La menue rescapée de tant d'heurs et de malheurs sursauta et bondit. Mais c'était de joie.

– Morte ! Vous allez me trouver peu charitable, madame, mais je m'en réjouis et... je l'espérais. Il n'y a pas longtemps, quelqu'un de la côte est qui venait vendre son charbon à Port-Royal a parlé de cela, mais je n'osais pas y croire. Maintenant que c'est vous qui me le dites, madame, et que je peux en être certaine, je vais pouvoir dormir en paix. Bien que cela ne vienne pas d'un bon sentiment...

Elle se signa.

– … mais femme plus méchante, il n'y en a pas eu sur Terre. Moi, qui ne « servais à rien » comme elle disait, elle ne cessait de me pincer, et même parfois, me brûlait avec les braises ardentes de sa chaufferette, sur le navire.

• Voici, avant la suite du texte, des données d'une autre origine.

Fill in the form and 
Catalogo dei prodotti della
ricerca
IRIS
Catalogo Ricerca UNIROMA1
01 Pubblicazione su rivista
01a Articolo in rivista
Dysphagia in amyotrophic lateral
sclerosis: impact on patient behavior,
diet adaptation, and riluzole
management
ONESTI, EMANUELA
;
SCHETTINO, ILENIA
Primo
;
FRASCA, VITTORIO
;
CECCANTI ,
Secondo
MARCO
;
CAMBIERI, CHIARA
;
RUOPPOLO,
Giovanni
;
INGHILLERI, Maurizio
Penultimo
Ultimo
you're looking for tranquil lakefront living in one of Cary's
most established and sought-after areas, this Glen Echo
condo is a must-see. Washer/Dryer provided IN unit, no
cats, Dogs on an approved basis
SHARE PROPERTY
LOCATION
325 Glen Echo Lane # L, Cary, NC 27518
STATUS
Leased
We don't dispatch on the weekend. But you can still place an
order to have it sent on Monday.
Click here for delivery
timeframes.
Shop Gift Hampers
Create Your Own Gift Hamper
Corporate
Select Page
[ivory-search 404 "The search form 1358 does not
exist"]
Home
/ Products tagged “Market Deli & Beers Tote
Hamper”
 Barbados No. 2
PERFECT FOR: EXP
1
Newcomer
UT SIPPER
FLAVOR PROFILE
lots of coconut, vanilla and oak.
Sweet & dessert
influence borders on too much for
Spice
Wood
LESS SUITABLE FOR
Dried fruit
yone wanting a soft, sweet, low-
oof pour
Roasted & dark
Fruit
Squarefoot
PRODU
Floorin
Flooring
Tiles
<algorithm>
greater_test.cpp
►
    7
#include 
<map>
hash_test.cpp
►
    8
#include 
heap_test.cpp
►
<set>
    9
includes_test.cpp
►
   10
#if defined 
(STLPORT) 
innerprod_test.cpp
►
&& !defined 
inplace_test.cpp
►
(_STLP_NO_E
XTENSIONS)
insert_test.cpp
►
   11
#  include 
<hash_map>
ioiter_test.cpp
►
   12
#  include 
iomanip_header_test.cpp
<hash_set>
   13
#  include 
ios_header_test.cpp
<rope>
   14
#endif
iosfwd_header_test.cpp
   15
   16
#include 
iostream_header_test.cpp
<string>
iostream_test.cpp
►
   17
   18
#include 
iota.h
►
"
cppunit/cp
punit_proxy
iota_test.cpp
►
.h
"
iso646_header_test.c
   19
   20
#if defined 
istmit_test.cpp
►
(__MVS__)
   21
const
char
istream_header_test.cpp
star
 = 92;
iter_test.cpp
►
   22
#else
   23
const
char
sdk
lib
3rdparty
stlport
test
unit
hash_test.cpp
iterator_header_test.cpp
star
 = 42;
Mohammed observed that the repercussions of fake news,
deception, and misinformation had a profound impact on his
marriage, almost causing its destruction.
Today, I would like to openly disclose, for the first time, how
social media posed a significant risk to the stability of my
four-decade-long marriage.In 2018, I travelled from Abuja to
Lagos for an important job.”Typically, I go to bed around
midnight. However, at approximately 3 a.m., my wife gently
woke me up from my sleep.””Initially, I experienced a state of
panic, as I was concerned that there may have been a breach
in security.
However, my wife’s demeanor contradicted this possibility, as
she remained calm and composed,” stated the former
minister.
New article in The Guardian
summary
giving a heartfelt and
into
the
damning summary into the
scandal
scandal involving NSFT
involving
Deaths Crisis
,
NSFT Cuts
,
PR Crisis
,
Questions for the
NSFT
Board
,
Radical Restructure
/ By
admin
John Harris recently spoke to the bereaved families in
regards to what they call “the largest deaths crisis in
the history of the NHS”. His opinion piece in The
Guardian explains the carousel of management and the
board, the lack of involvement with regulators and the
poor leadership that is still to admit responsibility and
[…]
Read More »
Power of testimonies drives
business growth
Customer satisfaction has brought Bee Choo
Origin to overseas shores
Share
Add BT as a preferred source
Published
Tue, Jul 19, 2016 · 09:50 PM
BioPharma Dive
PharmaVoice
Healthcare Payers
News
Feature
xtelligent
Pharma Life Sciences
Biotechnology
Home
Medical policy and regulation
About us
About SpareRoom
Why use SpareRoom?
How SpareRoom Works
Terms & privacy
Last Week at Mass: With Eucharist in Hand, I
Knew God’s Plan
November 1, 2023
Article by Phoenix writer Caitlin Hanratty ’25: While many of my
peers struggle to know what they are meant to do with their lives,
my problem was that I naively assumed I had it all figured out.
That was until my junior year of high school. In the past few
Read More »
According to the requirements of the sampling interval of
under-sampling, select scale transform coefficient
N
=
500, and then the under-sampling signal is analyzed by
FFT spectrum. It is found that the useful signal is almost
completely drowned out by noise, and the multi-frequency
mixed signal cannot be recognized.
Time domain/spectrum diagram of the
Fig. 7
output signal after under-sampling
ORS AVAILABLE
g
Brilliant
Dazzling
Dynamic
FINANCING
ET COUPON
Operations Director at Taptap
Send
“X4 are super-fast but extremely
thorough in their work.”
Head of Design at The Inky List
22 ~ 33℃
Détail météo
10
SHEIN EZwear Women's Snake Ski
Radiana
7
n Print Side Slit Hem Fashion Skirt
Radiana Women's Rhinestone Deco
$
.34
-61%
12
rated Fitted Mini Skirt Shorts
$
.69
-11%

– Pauvres enfants ! dit Angélique le cœur serré comme chaque fois qu'elle évoquait la situation de ces pauvres jeunes filles et jeunes femmes livrées à un être si démoniaque avec la bénédiction de tous les gens bien, ecclésiastiques, religieux ministres, bienfaiteurs qui s'étaient laissé abuser par les beaux yeux et la piété de l'envoyée du père d'Orgeval.

Elle en eut les larmes aux yeux et se dit que son accouchement l'avait rendue trop sensible. La petite Germaine qui s'était aperçue de son émoi en fut touchée.

– Oh ! Madame, comme vous êtes bonne. Vous avez toujours pour nous été un ange. Comme c'était beau d'atteindre Gouldsboro et malgré la peur du naufrage, de vous apercevoir là sur la plage qui couriez vers nous et vous jetiez à l'eau pour me sauver.

Elle ajouta avec une gravité d'orpheline, prématurément mûrie.

– La bonté d'une femme compensait la méchanceté de l'autre.

Angélique croyait se rappeler que, dans ce naufrage, elle avait surtout dû haler l'énorme Pétronille Damourt. Mais, puisque la petite se réjouissait d'avoir été sauvée par elle...

– L'homme de la côte est disait aussi que vous aviez emmené, M. de Peyrac et vous, mes compagnes à Québec, qui était le but de notre voyage. Alors, j'ai pensé que, si ma sœur était à Québec, elle aurait tout de même pu essayer de me donner de ses nouvelles et chercher à savoir ce que j'étais devenue. Craignant moins de rencontrer notre bienfaitrice, je suis venue aujourd'hui. C'est la première fois que j'osais quitter notre cher Port-Royal.

– Comment se nomme votre sœur ?

– Henriette.

– Eh bien, réjouissez-vous, il se trouve que je peux vous donner d'elle d'excellentes nouvelles.

– Est-elle mariée ?

– Non, pas encore. Cela ne tardera pas car elle a beaucoup de soupirants. Mais elle veut faire son choix. En attendant, elle s'est placée comme chambrière chez Mme de Baumont qui se félicite de ses services et de son caractère enjoué et primesautier.